[Linux-cluster] mixing OS versions?

Sat Apr 26 00:06:51 UTC 2014

Hi,

On Friday 25 of April 2014 12:42:59 Steven Whitehouse wrote:
> Hi,
> 
> On 24/04/14 17:29, Alan Brown wrote:
> > On 30/03/14 12:34, Steven Whitehouse wrote:
> >> Well that is not entirely true. We have done a great deal of
> >> investigation into this issue. We do test quotas (among many other
> >> things) on each release to ensure that they are working. Our tests have
> >> all passed correctly, and to date you have provided the only report of
> >> this particular issue via our support team. So it is certainly not
> >> something that lots of people are hitting.
> > 
> > Someone else reported it on this list (on centos), so we're not an
> > isolated case.
> > 
> >> We do now have a good idea of where the issue is. However it is clear
> >> that simply exceeding quotas is not enough to trigger it. Instead quotas
> >> need to be exceeded in a particular way.
> > 
> > My suspicion is that it's some kind of interaction between quotas and
> > NFS, but it'd be good if you could provide a fuller explanation.
> 
> Yes, thats what we thought to start with... however that turned out to
> be a bit of a red herring. Or at least the issue has nothing
> specifically to do with NFS. The problem was related to when quota was
> exceeded, and specifically what operation was in progress. You could
> write to files as often as you wanted to, and exceeding quota would be
> handled correctly. The problem was a specific code path within the inode
> creation code, if it didn't result in quota being exceeded on that one
> specific code path, then everything would work as expected.
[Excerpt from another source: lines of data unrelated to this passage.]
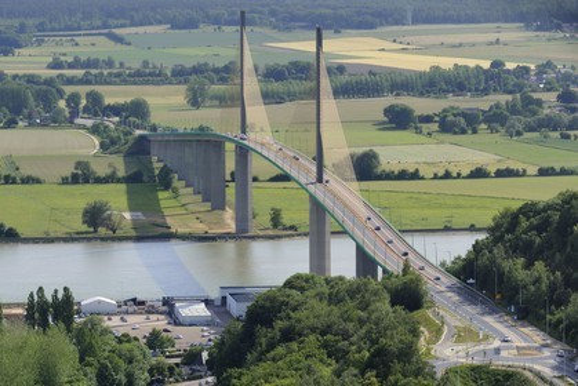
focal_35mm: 130
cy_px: 193
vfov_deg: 10.6
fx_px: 2089
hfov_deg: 15.8
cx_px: 289
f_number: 9
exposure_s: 1/500
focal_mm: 130
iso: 400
could you please provide a (somewhat reliable) test case to reproduce this 
bug? I have looked at the patch, and found nothing obviously related to quotas 
(it seems the patch only changes the fail-path of posix_acl_create() call, 
which doesn't appear to have nothing to do with quotas)

I have been facing a possibly quota-related oops in GFS2 for some time, which 
I am unable to reproduce without switching my cluster to production use (which 
means potentialy facing the anger of my users, which I'd rather not do without 
at least a chance of the issue being fixed).
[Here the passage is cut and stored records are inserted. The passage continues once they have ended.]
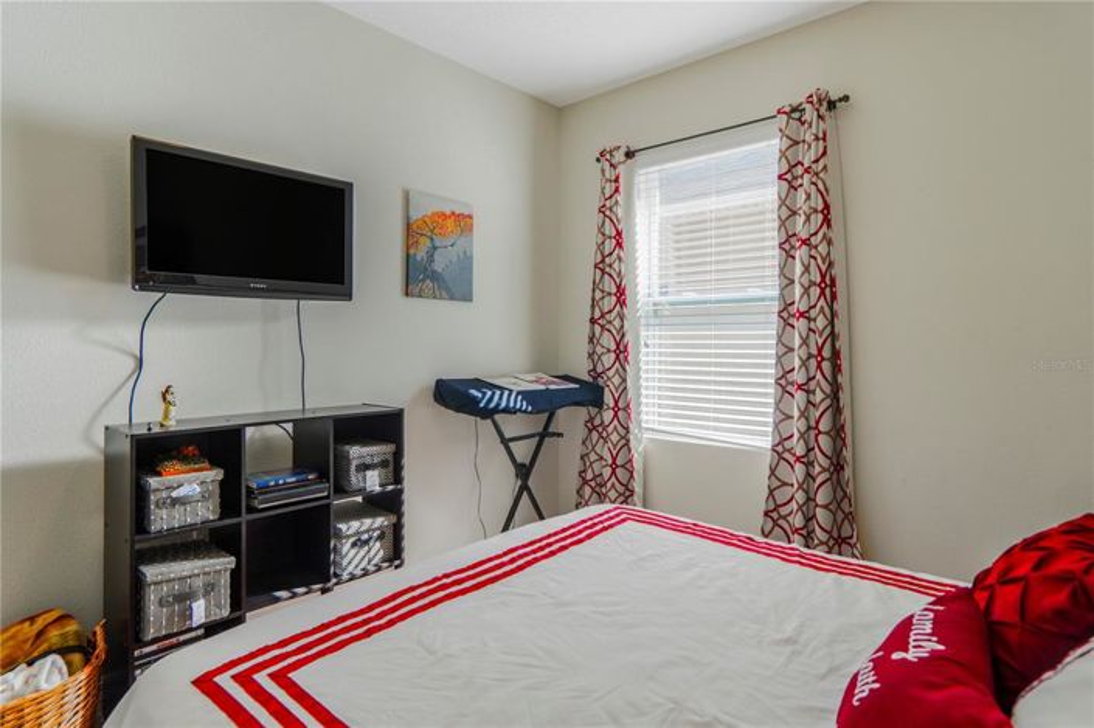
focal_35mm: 18
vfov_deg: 67.3
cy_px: 364
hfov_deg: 90.0
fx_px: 547
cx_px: 547
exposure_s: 1/60
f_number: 2.8
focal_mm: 12
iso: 100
sadly, I don't have RedHat support subscription (nor do I use RHEL or 
derivates), my kernel is mostly upstream.

thanks
Pavel Herrmann

> 
> Also, quite often when the problem did appear, it did not actually
> trigger a problem until later, making it difficult to track down.
> 
> You are correct that someone else reported the issue on the list,
> however I'm not aware of any other reports beyond yours and theirs.
> Also, this was specific to certain versions of GFS2, and not something
> that relates to all versions.
> 
> The upstream patch is here:
> http://git.kernel.org/cgit/linux/kernel/git/torvalds/linux.git/commit/fs/gfs
> 2?id=059788039f1e6343f34f46d202f8d9f2158c2783
> 
> It should be available in RHEL shortly - please ping support via the
> ticket for updates,
> 
> Steve.
> 
> >> Returning to the original point however, it is certainly not recommended
> >> to have mixed RHEL or CentOS versions running in the same cluster. It is
> >> much better to keep everything the same, even though the GFS2 on-disk
> >> format has not changed between the versions.
> > 
> > More specfically (for those who are curious): Whilst the on-disk
> > format has not changed between EL5 and EL6, the way that RH cluster
> > members communicate with each other has.
> > 
> > I ran a quick test some time back and the 2 different OS cluster
> > versions didn't see each other for LAN heartbeating.